The above-mentioned soundstage is a big part of this album's sound. It's thrilling, and it's huge, but unlike Love Over Gold by Dire Straits, the instruments within the stage aren't doused in digitally synthesized reverb. For sure, reverb was used on this album, but it's analog reverb, such as EMT plates and live echo chambers, instead of the cold and digital kind used on Diana Krall. In other words, nobody left the meatlocker open. This is good old fashioned analog sound, the kind that LP-loving audiophiles cherish. Then there's the dynamics. This LP doesn't have pseudo dynamics, like Fritz Reiner's Pines Of Rome, nor does it have the tape overload. Geez, how many more ways can I tell you that this album sounds amazing?!

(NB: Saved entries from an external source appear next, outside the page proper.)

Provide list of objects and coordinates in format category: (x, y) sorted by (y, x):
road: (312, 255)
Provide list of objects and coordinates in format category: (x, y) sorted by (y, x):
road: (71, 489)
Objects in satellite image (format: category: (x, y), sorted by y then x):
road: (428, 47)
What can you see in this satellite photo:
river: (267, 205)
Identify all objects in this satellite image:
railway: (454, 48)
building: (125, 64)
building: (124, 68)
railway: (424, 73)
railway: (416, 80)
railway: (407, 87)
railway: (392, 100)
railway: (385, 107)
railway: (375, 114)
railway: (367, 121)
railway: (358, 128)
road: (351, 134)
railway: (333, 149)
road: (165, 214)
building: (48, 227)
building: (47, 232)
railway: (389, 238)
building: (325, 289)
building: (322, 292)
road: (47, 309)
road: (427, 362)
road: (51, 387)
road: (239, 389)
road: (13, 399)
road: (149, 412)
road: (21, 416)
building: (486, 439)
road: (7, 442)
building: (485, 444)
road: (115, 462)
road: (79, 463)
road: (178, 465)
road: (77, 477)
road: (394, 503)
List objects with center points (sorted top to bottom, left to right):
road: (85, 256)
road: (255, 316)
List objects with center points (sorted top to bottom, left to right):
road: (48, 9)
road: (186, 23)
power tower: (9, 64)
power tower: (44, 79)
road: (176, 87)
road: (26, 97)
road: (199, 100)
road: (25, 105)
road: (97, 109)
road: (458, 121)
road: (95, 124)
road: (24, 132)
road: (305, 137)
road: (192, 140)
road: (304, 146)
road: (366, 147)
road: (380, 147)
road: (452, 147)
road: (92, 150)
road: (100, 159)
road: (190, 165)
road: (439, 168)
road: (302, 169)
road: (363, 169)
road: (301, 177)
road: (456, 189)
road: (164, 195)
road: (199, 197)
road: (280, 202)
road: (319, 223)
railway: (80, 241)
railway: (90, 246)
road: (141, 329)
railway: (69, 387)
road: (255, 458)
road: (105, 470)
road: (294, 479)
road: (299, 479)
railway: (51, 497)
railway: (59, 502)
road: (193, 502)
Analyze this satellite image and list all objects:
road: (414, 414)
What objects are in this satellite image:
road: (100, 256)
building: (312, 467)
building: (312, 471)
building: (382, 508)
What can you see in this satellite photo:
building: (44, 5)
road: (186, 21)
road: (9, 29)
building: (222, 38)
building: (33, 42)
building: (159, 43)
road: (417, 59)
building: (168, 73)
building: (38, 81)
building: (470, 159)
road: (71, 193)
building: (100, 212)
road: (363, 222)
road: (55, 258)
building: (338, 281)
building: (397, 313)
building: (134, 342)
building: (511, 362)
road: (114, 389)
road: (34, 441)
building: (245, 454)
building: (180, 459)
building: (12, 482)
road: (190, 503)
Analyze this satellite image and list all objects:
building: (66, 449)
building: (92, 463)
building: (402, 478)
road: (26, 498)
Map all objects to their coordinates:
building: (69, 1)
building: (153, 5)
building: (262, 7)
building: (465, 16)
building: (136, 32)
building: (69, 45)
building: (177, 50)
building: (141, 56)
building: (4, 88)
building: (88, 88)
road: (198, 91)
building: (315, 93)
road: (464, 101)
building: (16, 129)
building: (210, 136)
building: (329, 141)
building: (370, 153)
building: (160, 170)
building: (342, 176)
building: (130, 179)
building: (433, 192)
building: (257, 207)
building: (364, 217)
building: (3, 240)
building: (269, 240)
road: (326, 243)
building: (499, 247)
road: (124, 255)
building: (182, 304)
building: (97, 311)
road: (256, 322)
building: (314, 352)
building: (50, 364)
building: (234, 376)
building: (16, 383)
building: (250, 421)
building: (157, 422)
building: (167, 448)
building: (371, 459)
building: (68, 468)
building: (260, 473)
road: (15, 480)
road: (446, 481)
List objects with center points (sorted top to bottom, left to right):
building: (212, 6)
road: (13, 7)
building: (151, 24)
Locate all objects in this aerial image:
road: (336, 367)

It's worth noting that Strand was a good-for-nothing budget record label, and yet somehow this masterpiece was part of their catalog. It's easy to find this LP on Discogs or Ebay, but finding one that was pressed on quiet vinyl is a challenge, and I've had my share of dreadfully noisy copies. My shrink-wrapped jacket came from a noisy copy, and my near-silent copy came from an ugly split jacket. I wouldn't call Hawaiian Percussion an indispensable album, like John Barleycorn Must Die, but if you have a copy, hopefully a quiet copy, it offers a significant amount of musical excitement and sonic excellence. There's no denying that the music is busy, but it's busy being wacky and fun. Unlike the busy, and far too serious jazz-fusion albums of the 70s, which frankly annoy me, this uplifting album is a wonderful getaway from day-to-day boredom. This album will make you proud of your audio system, especially your phono cartridge, and the music will point your head in a better direction. If you know the music of Martin Denny and Arthur Lyman, you are well prepared to enjoy Hawaiian Percussion. If you are new to the world of old school super-wide percussion-packed stereo, then you're in for one hell of a rollercoaster ride.